## REQUEST A
Reproduce the stretch of the blog post from "Er, yes, I’ve" through "company? Clearly not.", substituting "news desk" for "sports desk".

## EXERCISE PASSAGE
* * * *

Er, yes, I’ve been a bit remiss on this. For 22 years, I’ve written a weekly column for The Independent and never missed a deadline. It’s been tight sometimes when trying to file from remote places like Canada’s North-West Territories or the Arctic Circle north of Sweden. But the copy’s always reached the sports desk in time.
But can I produce a weekly blog for my own company? Clearly not.
Having just done appraisals for all the staff, I did a personal one (KE sitting across the table to KE) and realised that one of the things I wasn’t fulfilling was writing a few hundred words for my own company website.
For a bloke who writes an average 7000 words a week on various journo projects, commissions and columns, it was a pretty poor show. I gave myself a verbal warning.
Too much has happened since my last missive. So we’ll pretend that we’ve been chatting weekly, and start afresh.
A whistle-stop trip to Frankfurt to inspire the staff of Deutsche Bank’s internal magazine started the week. Its editor-in-chief is Neil Fitzgerald, a hugely bright guy I worked with a million years ago on Accountancy Age.
He’s taken on a whacking challenge here, with all the classic problems of an internal magazine: tortuous approvals procedure, managers wanting to rewrite stuff that’s perfectly OK into corporate speak, versions in German and English, people who have worked there a long time and are fearful of raising their heads above the parapet.
Not sure how much difference I made. But maybe telling them that such problems were common to large organisations (the bank has nearly 80,000 staff) and could be largely overcome means they can win a few battles, even if they don’t win the war.
Today it’s final judging for Press Gazette’s regional press awards. I judged feature writer in weeklies and dailies, and was a bit disappointed with the standard. Not enough sparkle in much of the writing, too many obvious features (Madeleine McCann, injured soldiers back in Blighty, youth crime).
Is it the demands of the feature desk? (We need two features a week.) Is it the increasing difficulty of getting out of the office that journos face? Is it smaller teams, a tendency to take the easy route, or simply a lack of sideways thinking?
Most depressingly, these are people who think their words are good enough to win recognition as the best feature writer in the country. All too often, it’s not writing; it’s typing. I always remember one feature editor saying to me: “You have to make it sing and dance, not drag its feet.” A good lesson.

* * * *

## DATA IN THIS EXERCISE
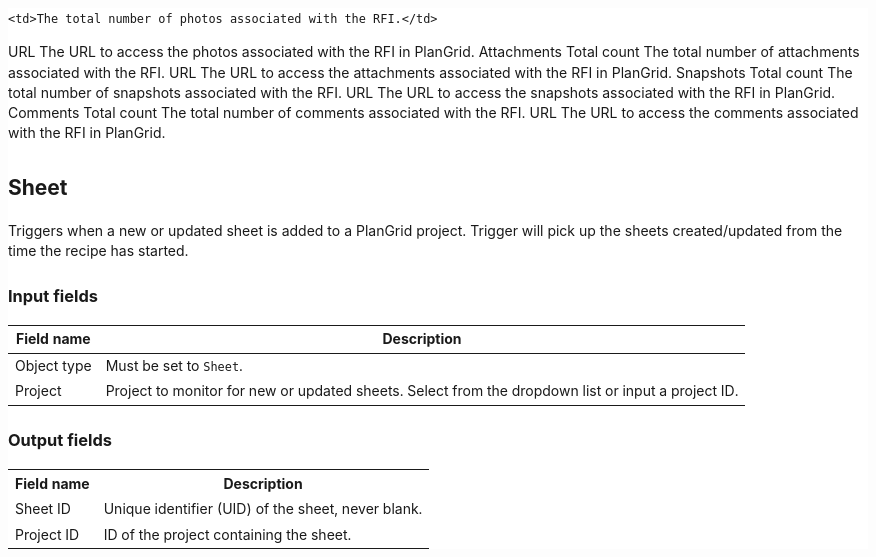     <td>The total number of photos associated with the RFI.</td>
  </tr>
  <tr>
    <td>URL</td>
    <td>The URL to access the photos associated with the RFI in PlanGrid.</td>
  </tr>
  <tr>
    <td rowspan="2">Attachments</td>
    <td>Total count</td>
    <td>The total number of attachments associated with the RFI.</td>
  </tr>
  <tr>
    <td>URL</td>
    <td>The URL to access the attachments associated with the RFI in PlanGrid.</td>
  </tr>
  <tr>
    <td rowspan="2">Snapshots</td>
    <td>Total count</td>
    <td>The total number of snapshots associated with the RFI.</td>
  </tr>
  <tr>
    <td>URL</td>
    <td>The URL to access the snapshots associated with the RFI in PlanGrid.</td>
  </tr>
  <tr>
    <td rowspan="2">Comments</td>
    <td>Total count</td>
    <td>The total number of comments associated with the RFI.</td>
  </tr>
  <tr>
    <td>URL</td>
    <td>The URL to access the comments associated with the RFI in PlanGrid.</td>
  </tr>
</table>

## Sheet
Triggers when a new or updated sheet is added to a PlanGrid project. Trigger will pick up the sheets created/updated from the time the recipe has started.

### Input fields

| Field name    | Description                                 |
|---------------|---------------------------------------------|
| Object type   | Must be set to `Sheet`.                |
| Project       | Project to monitor for new or updated sheets. Select from the dropdown list or input a project ID.               |

### Output fields

<table>
  <tr>
    <th colspan="2">Field name</th>
    <th>Description</th>
  </tr>
  <tr>
    <td colspan="2">Sheet ID</td>
    <td>Unique identifier (UID) of the sheet, never blank.</td>
  </tr>
  <tr>
    <td colspan="2">Project ID</td>
    <td>ID of the project containing the sheet.</td>
  </tr>
  <tr>
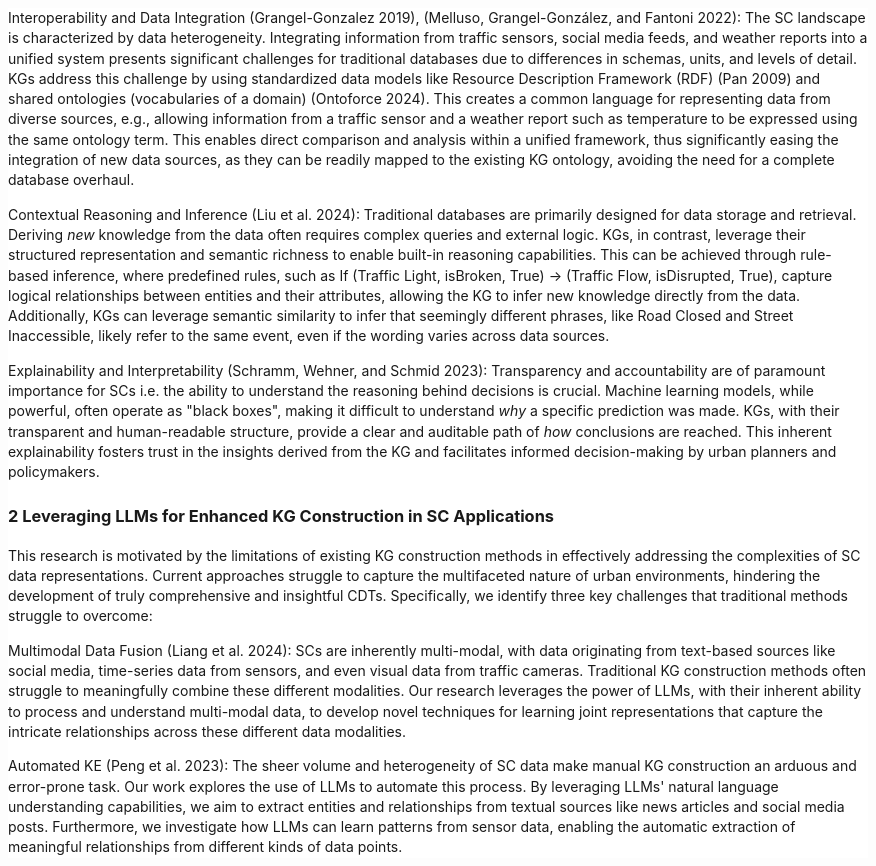 Interoperability and Data Integration (Grangel-Gonzalez 2019), (Melluso, Grangel-González, and Fantoni 2022): The SC landscape is characterized by data heterogeneity. Integrating information from traffic sensors, social media feeds, and weather reports into a unified system presents significant challenges for traditional databases due to differences in schemas, units, and levels of detail. KGs address this challenge by using standardized data models like Resource Description Framework (RDF) (Pan 2009) and shared ontologies (vocabularies of a domain) (Ontoforce 2024). This creates a common language for representing data from diverse sources, e.g., allowing information from a traffic sensor and a weather report such as temperature to be expressed using the same ontology term. This enables direct comparison and analysis within a unified framework, thus significantly easing the integration of new data sources, as they can be readily mapped to the existing KG ontology, avoiding the need for a complete database overhaul.

Contextual Reasoning and Inference (Liu et al. 2024): Traditional databases are primarily designed for data storage and retrieval. Deriving *new* knowledge from the data often requires complex queries and external logic. KGs, in contrast, leverage their structured representation and semantic richness to enable built-in reasoning capabilities. This can be achieved through rule-based inference, where predefined rules, such as If (Traffic Light, isBroken, True) → (Traffic Flow, isDisrupted, True), capture logical relationships between entities and their attributes, allowing the KG to infer new knowledge directly from the data. Additionally, KGs can leverage semantic similarity to infer that seemingly different phrases, like Road Closed and Street Inaccessible, likely refer to the same event, even if the wording varies across data sources.

Explainability and Interpretability (Schramm, Wehner, and Schmid 2023): Transparency and accountability are of paramount importance for SCs i.e. the ability to understand the reasoning behind decisions is crucial. Machine learning models, while powerful, often operate as "black boxes", making it difficult to understand *why* a specific prediction was made. KGs, with their transparent and human-readable structure, provide a clear and auditable path of *how* conclusions are reached. This inherent explainability fosters trust in the insights derived from the KG and facilitates informed decision-making by urban planners and policymakers.

### 2 Leveraging LLMs for Enhanced KG Construction in SC Applications

This research is motivated by the limitations of existing KG construction methods in effectively addressing the complexities of SC data representations. Current approaches struggle to capture the multifaceted nature of urban environments, hindering the development of truly comprehensive and insightful CDTs. Specifically, we identify three key challenges that traditional methods struggle to overcome:

Multimodal Data Fusion (Liang et al. 2024): SCs are inherently multi-modal, with data originating from text-based sources like social media, time-series data from sensors, and even visual data from traffic cameras. Traditional KG construction methods often struggle to meaningfully combine these different modalities. Our research leverages the power of LLMs, with their inherent ability to process and understand multi-modal data, to develop novel techniques for learning joint representations that capture the intricate relationships across these different data modalities.

Automated KE (Peng et al. 2023): The sheer volume and heterogeneity of SC data make manual KG construction an arduous and error-prone task. Our work explores the use of LLMs to automate this process. By leveraging LLMs' natural language understanding capabilities, we aim to extract entities and relationships from textual sources like news articles and social media posts. Furthermore, we investigate how LLMs can learn patterns from sensor data, enabling the automatic extraction of meaningful relationships from different kinds of data points.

* * * *

## REQUEST B
In the entries, retype the stretch from the line that contains "### Output fields" through the line that contains "Contextual Reasoning and". Leave the pictures out.

## TASK RESPONSE A
Er, yes, I’ve been a bit remiss on this. For 22 years, I’ve written a weekly column for The Independent and never missed a deadline. It’s been tight sometimes when trying to file from remote places like Canada’s North-West Territories or the Arctic Circle north of Sweden. But the copy’s always reached the news desk in time.
But can I produce a weekly blog for my own company? Clearly not.

## TASK RESPONSE B
### Output fields

<table>
  <tr>
    <th colspan="2">Field name</th>
    <th>Description</th>
  </tr>
  <tr>
    <td colspan="2">Sheet ID</td>
    <td>Unique identifier (UID) of the sheet, never blank.</td>
  </tr>
  <tr>
    <td colspan="2">Project ID</td>
    <td>ID of the project containing the sheet.</td>
  </tr>
  <tr>
 Interoperability and Data Integration (Grangel-Gonzalez 2019), (Melluso, Grangel-González, and Fantoni 2022): The SC landscape is characterized by data heterogeneity. Integrating information from traffic sensors, social media feeds, and weather reports into a unified system presents significant challenges for traditional databases due to differences in schemas, units, and levels of detail. KGs address this challenge by using standardized data models like Resource Description Framework (RDF) (Pan 2009) and shared ontologies (vocabularies of a domain) (Ontoforce 2024). This creates a common language for representing data from diverse sources, e.g., allowing information from a traffic sensor and a weather report such as temperature to be expressed using the same ontology term. This enables direct comparison and analysis within a unified framework, thus significantly easing the integration of new data sources, as they can be readily mapped to the existing KG ontology, avoiding the need for a complete database overhaul.

Contextual Reasoning and Inference (Liu et al. 2024): Traditional databases are primarily designed for data storage and retrieval. Deriving *new* knowledge from the data often requires complex queries and external logic. KGs, in contrast, leverage their structured representation and semantic richness to enable built-in reasoning capabilities. This can be achieved through rule-based inference, where predefined rules, such as If (Traffic Light, isBroken, True) → (Traffic Flow, isDisrupted, True), capture logical relationships between entities and their attributes, allowing the KG to infer new knowledge directly from the data. Additionally, KGs can leverage semantic similarity to infer that seemingly different phrases, like Road Closed and Street Inaccessible, likely refer to the same event, even if the wording varies across data sources.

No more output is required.